Using Logical Neuron Cores (LNC)#
This topic covers how to use multiple neuron cores by launching your NKI kernel on multiple cores at the same time. This overview will cover how to launch kernels, and the basic methods for writing a kernel to run on multiple cores.
Logical Neuron Cores (LNC)#
The Neuron SDK supports running NKI kernels on multiple logical cores. When launching a kernel, you can opt to run the kernel on 1 or 2 logical cores. If you choose to run on 2 logical cores, at runtime, your kernel will be run on two physical cores (if available) that have shared HBM memory (see Trainium3 Architrecture <trainium3_arch> for more details on NeuronCores). These two version can operate on different parts of the input data, increasing overall performance of your kernel.
NKI gives you a few mechanisms to for using Logical Neuron Cores (LNC). We will look briefly at each of these, specifically we will describe:
How to launch a kernel on multiple cores
How to tell if a kernel is running on multiple cores
How to tell which core a kernel is running on
Launching a kernel on multiple cores#
To launch a NKI kernel on multiple cores, you specify the number of cores to use, in square brackets, when calling the kernel. For example, suppose we have a kernel called lnc_test, and we want to launch this kernel on two cores.
# Launch lnc_test on 2 cores
lnc_test[2](input)
The bracket syntax must contain only one number, the number of cores to use.

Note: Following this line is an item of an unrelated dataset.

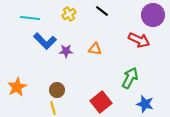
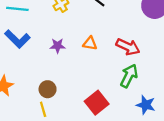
red arrow: (139, 40) -> (128, 47), moved
blue L-shape: (45, 41) -> (17, 39), moved

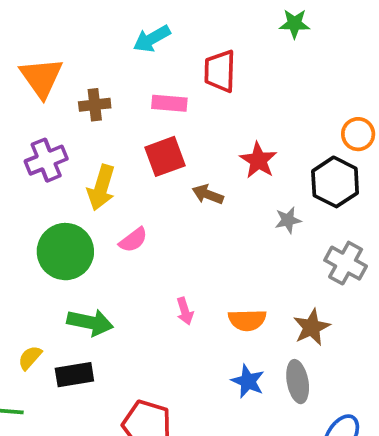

If no brackets are given the number of cores defaults to 1. If the number is too large for the current architecture, then you will receive an error.
# Launch lnc_test on 1 core
lnc_test(input)
# Launch lnc_test on 1 core
lnc_test[1](input)
# Launch lnc_test on 2 cores
lnc_test[2](input)
# Launch lnc_test on 8 cores (ERROR on current architecture)
lnc_test[8](input)
Programming for multiple cores#
When writing a NKI kernel for multiple cores, there are two important APIs that can be used to tell how many cores are being used and which core the current instance is running on. These APIs are called num_programs and program_id.
The num_programs API will return the total number of cores the current kernel is running on. If LNC is not being used, this API will return 1. So, we can tell if we are running on multiple cores by inspecting the result of this variable:
@nki.jit
def lnc_test(input):
if nl.num_programs() > 1:
print("Running on multiple cores")
else:
print("Running on one core - no LNC")
# Launch lnc_test on 1 core
# prints "Running on one core - no LNC"
lnc_test(input)
# Launch lnc_test on 2 cores
# prints "Running on multiple cores"
lnc_test[2](input)
The program_id API will return the logical core id that the current instance is running on. In the case of LNC=2, this API will return either 0 or 1. When not using LNC, this API will return 0. This API can be used to programmatically divide work between multiple cores.
For example, suppose we have a tensor with shape 2x128x128 and we want to compute the reciprocal of all of the elements of this tensor. We can write a kernel function that is LNC-aware and can make use of extra cores when available.
def lnc_test(input):
# Check the first dimension is 2 for this example
assert input.shape[0] == 2
# create temporary storage on SBUF for comptation
in_tile = nl.ndarray(input.shape[1:], input.dtype, buffer=nl.sbuf)
out_tile = nl.ndarray(input.shape[1:], input.dtype, buffer=nl.sbuf)
# create output tensor
output = nl.ndarray(input.shape, input.dtype, buffer=nl.shared_hbm)
if nl.num_programs() == 1:
# Not using multiple cores, process two tiles
for i in range(2):
nisa.dma_copy(in_tile, input[i])
nisa.reciprocal(out_tile, in_tile)
nisa.dma_copy(output[i], out_tile)
else:
# Using multiple cores, process tiles in parallel, one per core
i = nl.program_id(0)
nisa.dma_copy(in_tile, input[i])
nisa.reciprocal(out_tile, in_tile)
nisa.dma_copy(output[i], out_tile)
return output
The code above has two cases, one for when we are not using LNC (num_programs returns 1), and one for when we are using LNC=2 (num_programs returns 2). In the non-LNC case, there is a for loop that processes each input tiles one after the other. However, in the LNC=2 case, we can use the program_id API to query which core we are on. This API will return either 0 or 1. The code uses the program_id to have each core process one of the two tiles, in parallel.
Final Notes —
Using LNC can improve the performance of NKI kernels by leveraging multiple NeuronCores. However, there are two things to be mindful of when using LNC. First, the inputs and outputs of the kernel should be stored in the Shared HBM that all of the cores can access. Second, the Neuron SDK assumes that when running a kernel on multiple cores, the program on each core is “the same”. This means that each core is executing the same basic control flow as the other cores. Most of the time, this requirement will be automatically satisfied by the NKI compiler. However, if you use dynamic control flow, and this control-flow is different on the different cores, then the behavior is undefined, and you will likely receive an error at runtime.